*Task prompt*
I'd ask you to write out the lines below exactly, with no images.

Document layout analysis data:
Segment Open

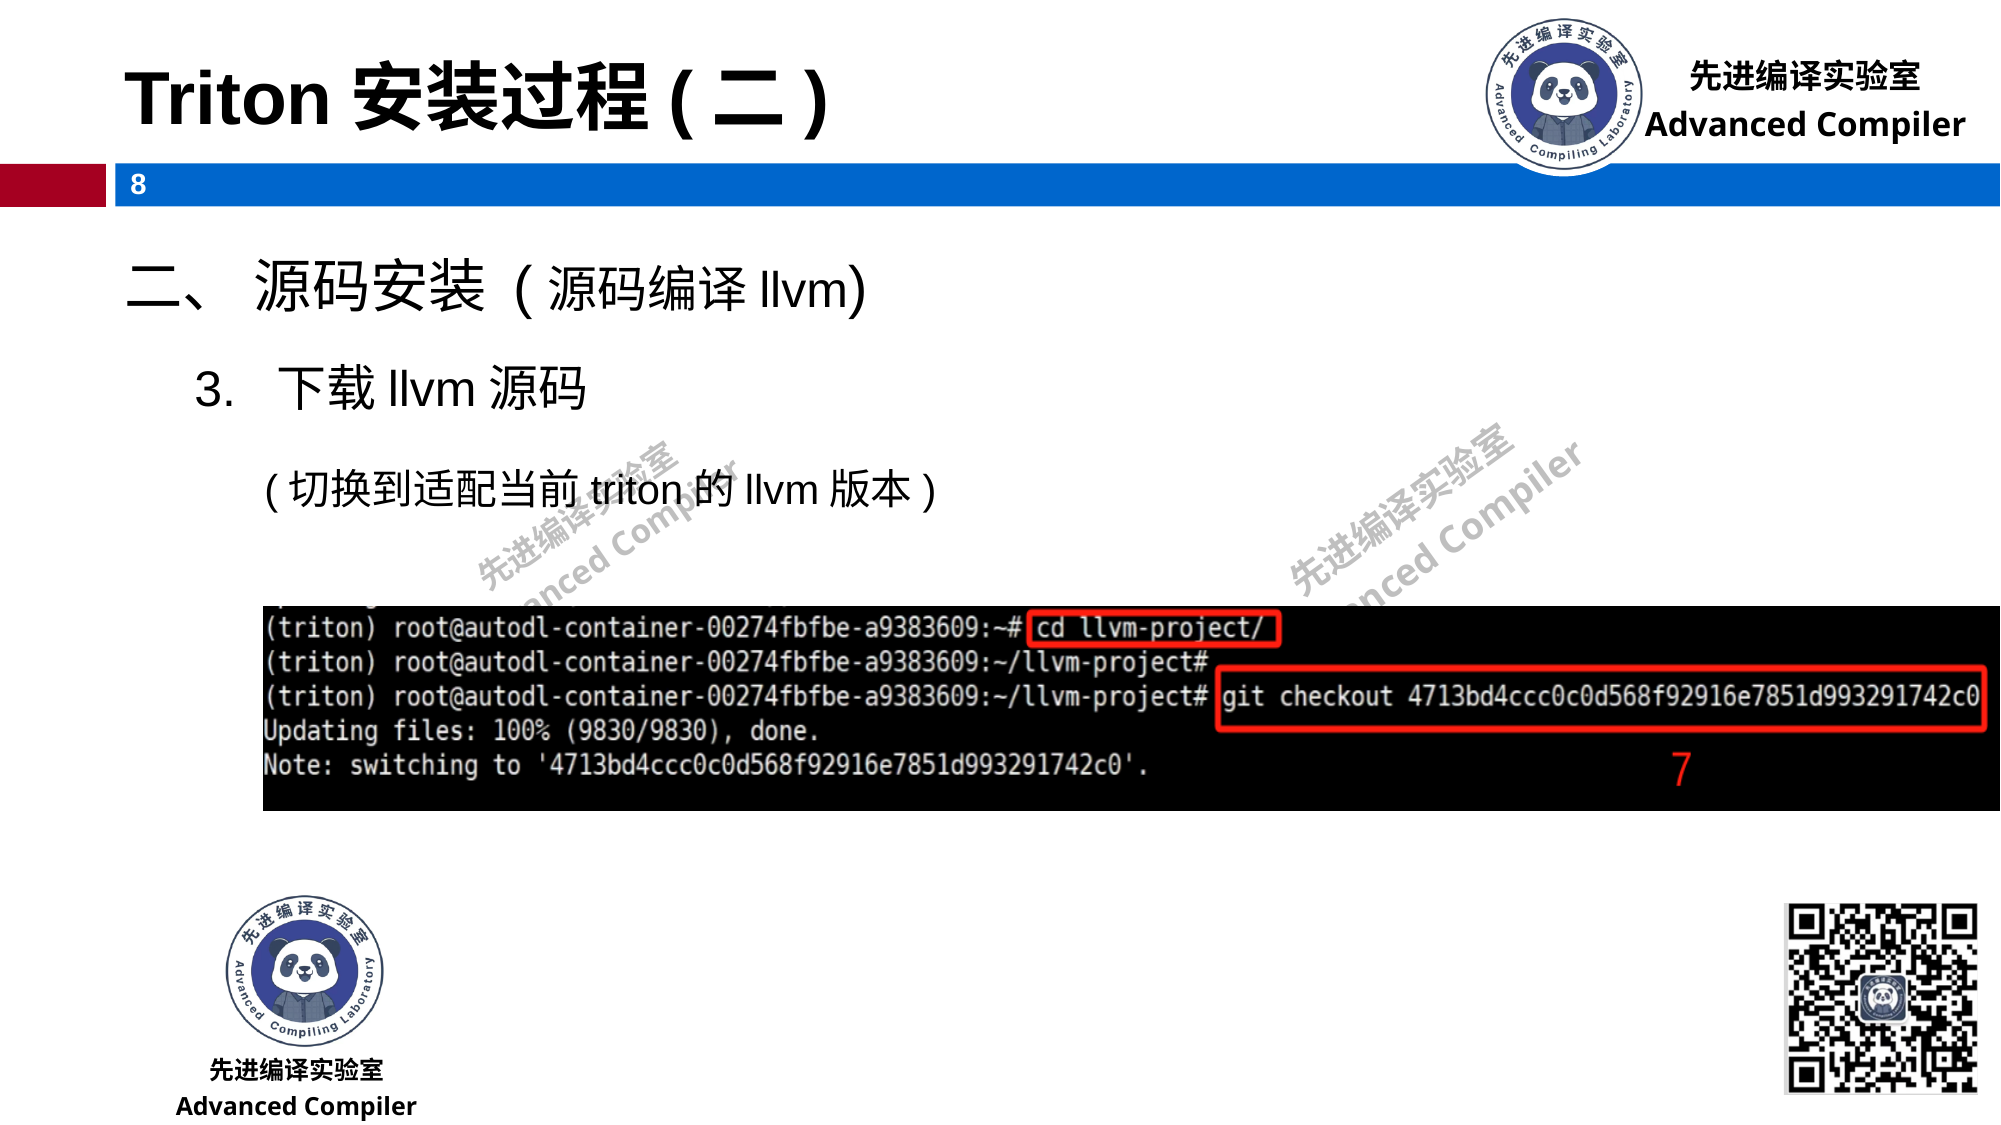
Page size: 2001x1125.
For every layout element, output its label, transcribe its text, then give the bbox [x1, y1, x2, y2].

text_box 二、 源码安装 (源码编译llvm) 3. 下载llvm源码 (切换到适配当前triton的llvm版本) [109, 241, 1725, 822]
picture [1783, 903, 1978, 1095]
picture [1500, 150, 1627, 177]
title Triton安装过程(二) [109, 38, 2000, 150]
picture [217, 886, 392, 1054]
picture [1498, 9, 1630, 38]
picture [263, 606, 2000, 811]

Segment Closed

*Response*
Page size: 2001x1125.
For every layout element, output its label, transcribe its text, then give the bbox [x1, y1, x2, y2].

text_box 二、 源码安装 (源码编译llvm) 3. 下载llvm源码 (切换到适配当前triton的llvm版本) [109, 241, 1725, 822]
picture [1783, 903, 1978, 1095]
picture [1500, 150, 1627, 177]
title Triton安装过程(二) [109, 38, 2000, 150]
picture [217, 886, 392, 1054]
picture [1498, 9, 1630, 38]
picture [263, 606, 2000, 811]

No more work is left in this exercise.